/---

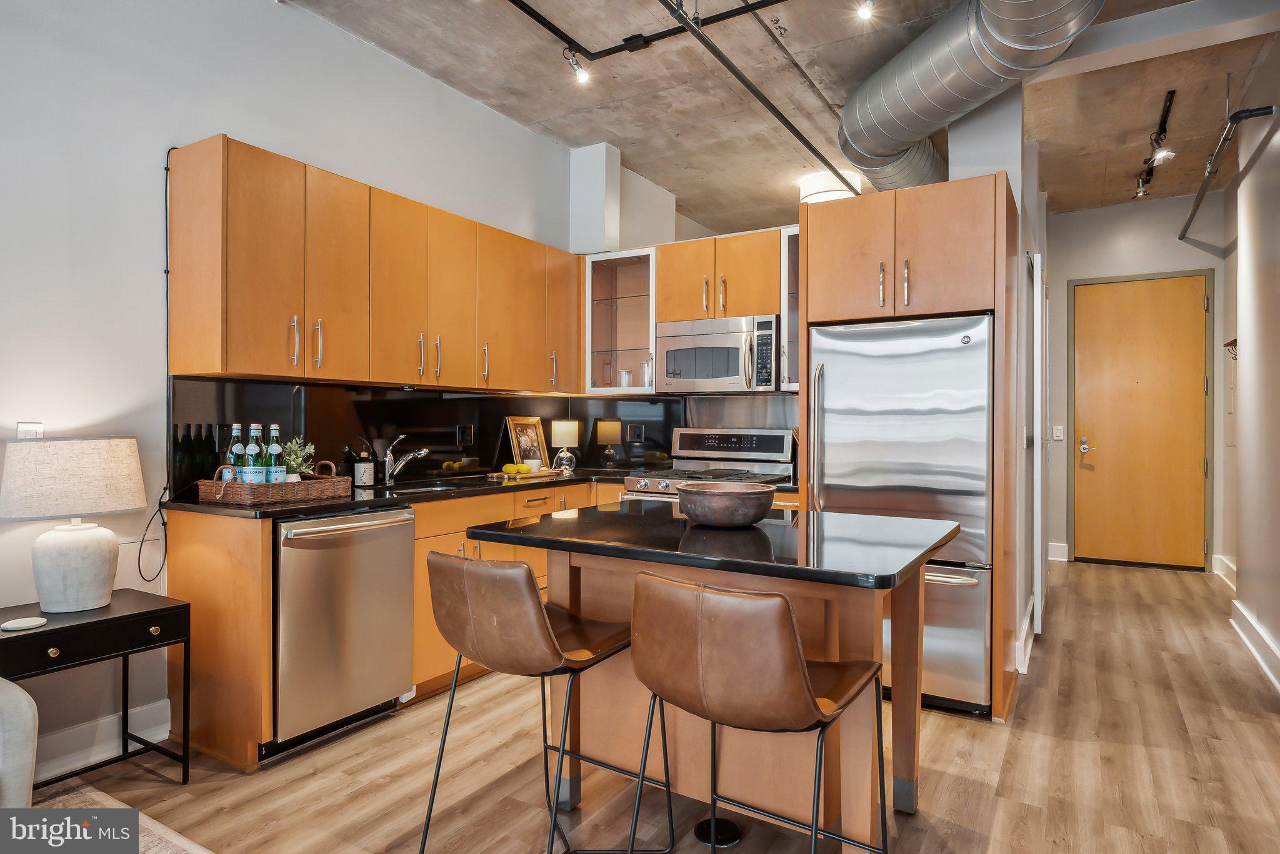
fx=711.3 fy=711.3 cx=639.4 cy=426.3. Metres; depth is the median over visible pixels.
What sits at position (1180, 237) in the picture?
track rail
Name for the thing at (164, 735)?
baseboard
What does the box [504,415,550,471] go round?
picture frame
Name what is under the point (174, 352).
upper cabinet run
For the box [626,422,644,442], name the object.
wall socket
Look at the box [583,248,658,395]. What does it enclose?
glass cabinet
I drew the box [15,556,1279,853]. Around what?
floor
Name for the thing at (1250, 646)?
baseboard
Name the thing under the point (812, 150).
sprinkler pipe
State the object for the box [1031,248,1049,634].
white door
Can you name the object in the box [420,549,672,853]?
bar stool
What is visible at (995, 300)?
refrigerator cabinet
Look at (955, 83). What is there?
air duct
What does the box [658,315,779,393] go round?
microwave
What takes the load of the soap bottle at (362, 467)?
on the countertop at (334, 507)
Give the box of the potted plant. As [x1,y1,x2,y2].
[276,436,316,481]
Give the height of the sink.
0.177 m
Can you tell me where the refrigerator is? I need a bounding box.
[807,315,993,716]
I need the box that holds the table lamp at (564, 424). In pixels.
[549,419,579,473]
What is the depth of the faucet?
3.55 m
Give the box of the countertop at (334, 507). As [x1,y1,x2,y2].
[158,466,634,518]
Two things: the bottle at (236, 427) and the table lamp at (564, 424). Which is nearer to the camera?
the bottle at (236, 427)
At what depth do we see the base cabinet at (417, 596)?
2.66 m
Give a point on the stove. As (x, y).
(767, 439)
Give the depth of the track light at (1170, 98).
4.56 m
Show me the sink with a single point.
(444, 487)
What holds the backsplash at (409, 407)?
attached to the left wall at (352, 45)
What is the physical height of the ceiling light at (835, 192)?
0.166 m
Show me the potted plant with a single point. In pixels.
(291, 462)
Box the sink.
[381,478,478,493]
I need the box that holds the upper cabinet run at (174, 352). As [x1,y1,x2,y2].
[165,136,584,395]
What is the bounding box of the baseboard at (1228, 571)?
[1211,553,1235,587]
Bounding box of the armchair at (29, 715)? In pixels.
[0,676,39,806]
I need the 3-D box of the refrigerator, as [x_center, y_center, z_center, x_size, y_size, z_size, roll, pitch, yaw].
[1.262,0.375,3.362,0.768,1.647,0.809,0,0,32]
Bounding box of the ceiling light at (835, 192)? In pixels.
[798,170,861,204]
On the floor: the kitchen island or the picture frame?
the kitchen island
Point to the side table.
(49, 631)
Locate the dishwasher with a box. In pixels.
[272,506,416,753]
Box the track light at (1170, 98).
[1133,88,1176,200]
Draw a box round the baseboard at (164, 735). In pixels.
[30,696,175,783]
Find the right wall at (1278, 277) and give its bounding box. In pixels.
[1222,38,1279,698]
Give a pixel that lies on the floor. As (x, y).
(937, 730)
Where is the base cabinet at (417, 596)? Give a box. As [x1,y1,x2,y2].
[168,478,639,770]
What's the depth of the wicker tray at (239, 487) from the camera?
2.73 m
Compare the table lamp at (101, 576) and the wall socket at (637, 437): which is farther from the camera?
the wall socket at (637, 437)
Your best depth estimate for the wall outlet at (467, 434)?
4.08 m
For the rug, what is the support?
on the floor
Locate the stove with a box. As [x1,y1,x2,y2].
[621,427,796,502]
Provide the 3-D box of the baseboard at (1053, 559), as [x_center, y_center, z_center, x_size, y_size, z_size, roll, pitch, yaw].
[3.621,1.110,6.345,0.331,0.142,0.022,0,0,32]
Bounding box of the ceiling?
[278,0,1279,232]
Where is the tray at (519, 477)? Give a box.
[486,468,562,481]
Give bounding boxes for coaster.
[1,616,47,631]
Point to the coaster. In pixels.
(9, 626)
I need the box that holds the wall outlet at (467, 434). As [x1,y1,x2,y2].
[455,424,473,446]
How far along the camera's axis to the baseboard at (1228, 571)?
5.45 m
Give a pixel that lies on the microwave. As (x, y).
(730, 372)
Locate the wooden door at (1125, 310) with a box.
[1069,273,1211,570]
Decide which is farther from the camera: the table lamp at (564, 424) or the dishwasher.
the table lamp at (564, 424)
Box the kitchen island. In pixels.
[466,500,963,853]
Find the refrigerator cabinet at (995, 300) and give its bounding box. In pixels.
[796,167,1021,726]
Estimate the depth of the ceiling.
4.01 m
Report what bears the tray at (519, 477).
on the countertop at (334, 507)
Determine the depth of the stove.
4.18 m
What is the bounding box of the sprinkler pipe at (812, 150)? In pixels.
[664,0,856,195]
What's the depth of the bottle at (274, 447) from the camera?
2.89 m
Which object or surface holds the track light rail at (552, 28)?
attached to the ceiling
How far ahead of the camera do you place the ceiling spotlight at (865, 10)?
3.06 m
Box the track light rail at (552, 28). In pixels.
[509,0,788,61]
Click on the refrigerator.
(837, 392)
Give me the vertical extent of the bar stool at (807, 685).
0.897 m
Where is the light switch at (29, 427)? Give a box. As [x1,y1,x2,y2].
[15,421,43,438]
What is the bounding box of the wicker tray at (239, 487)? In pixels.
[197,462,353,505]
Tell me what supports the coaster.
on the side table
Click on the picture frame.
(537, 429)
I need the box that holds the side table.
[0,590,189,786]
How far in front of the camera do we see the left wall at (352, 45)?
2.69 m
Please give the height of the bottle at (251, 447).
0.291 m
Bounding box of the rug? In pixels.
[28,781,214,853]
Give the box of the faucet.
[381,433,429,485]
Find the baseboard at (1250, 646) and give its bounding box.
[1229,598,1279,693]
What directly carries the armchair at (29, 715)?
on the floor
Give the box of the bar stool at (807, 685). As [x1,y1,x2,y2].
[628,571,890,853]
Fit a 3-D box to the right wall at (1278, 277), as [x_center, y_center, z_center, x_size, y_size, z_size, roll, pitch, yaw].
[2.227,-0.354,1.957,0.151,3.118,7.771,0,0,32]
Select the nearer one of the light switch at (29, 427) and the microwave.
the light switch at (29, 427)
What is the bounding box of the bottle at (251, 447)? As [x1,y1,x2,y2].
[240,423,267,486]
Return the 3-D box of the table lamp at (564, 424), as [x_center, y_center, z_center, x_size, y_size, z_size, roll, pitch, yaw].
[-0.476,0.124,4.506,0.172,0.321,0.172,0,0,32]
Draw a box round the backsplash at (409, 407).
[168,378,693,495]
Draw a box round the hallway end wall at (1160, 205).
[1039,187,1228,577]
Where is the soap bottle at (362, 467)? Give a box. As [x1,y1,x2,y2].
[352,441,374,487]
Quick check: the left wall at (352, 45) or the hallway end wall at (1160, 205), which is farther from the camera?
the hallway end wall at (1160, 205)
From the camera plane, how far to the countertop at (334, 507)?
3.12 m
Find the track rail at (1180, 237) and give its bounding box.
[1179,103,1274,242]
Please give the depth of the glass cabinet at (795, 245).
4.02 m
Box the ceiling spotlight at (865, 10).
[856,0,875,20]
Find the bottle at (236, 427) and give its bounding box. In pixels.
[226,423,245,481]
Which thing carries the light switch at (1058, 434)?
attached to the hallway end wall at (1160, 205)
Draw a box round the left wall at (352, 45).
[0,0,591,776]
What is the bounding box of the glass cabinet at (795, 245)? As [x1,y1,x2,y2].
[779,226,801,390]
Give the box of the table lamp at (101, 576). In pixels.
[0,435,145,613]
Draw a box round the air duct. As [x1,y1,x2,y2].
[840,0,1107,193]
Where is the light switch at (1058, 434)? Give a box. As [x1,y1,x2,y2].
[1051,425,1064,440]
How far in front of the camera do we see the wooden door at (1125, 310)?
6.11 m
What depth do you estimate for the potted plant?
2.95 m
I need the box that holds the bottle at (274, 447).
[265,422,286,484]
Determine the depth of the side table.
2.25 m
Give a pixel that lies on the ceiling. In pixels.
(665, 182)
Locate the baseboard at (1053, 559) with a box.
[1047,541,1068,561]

\---

- EXERCISE BRIEF
Each line from the one containing "I need the box that holds the bottle" through the final line of the records must be repeated exactly, with no line added or dropped.

- SOLUTION TO THIS PROBLEM
I need the box that holds the bottle at (274, 447).
[265,422,286,484]
Determine the depth of the side table.
2.25 m
Give a pixel that lies on the ceiling. In pixels.
(665, 182)
Locate the baseboard at (1053, 559) with a box.
[1047,541,1068,561]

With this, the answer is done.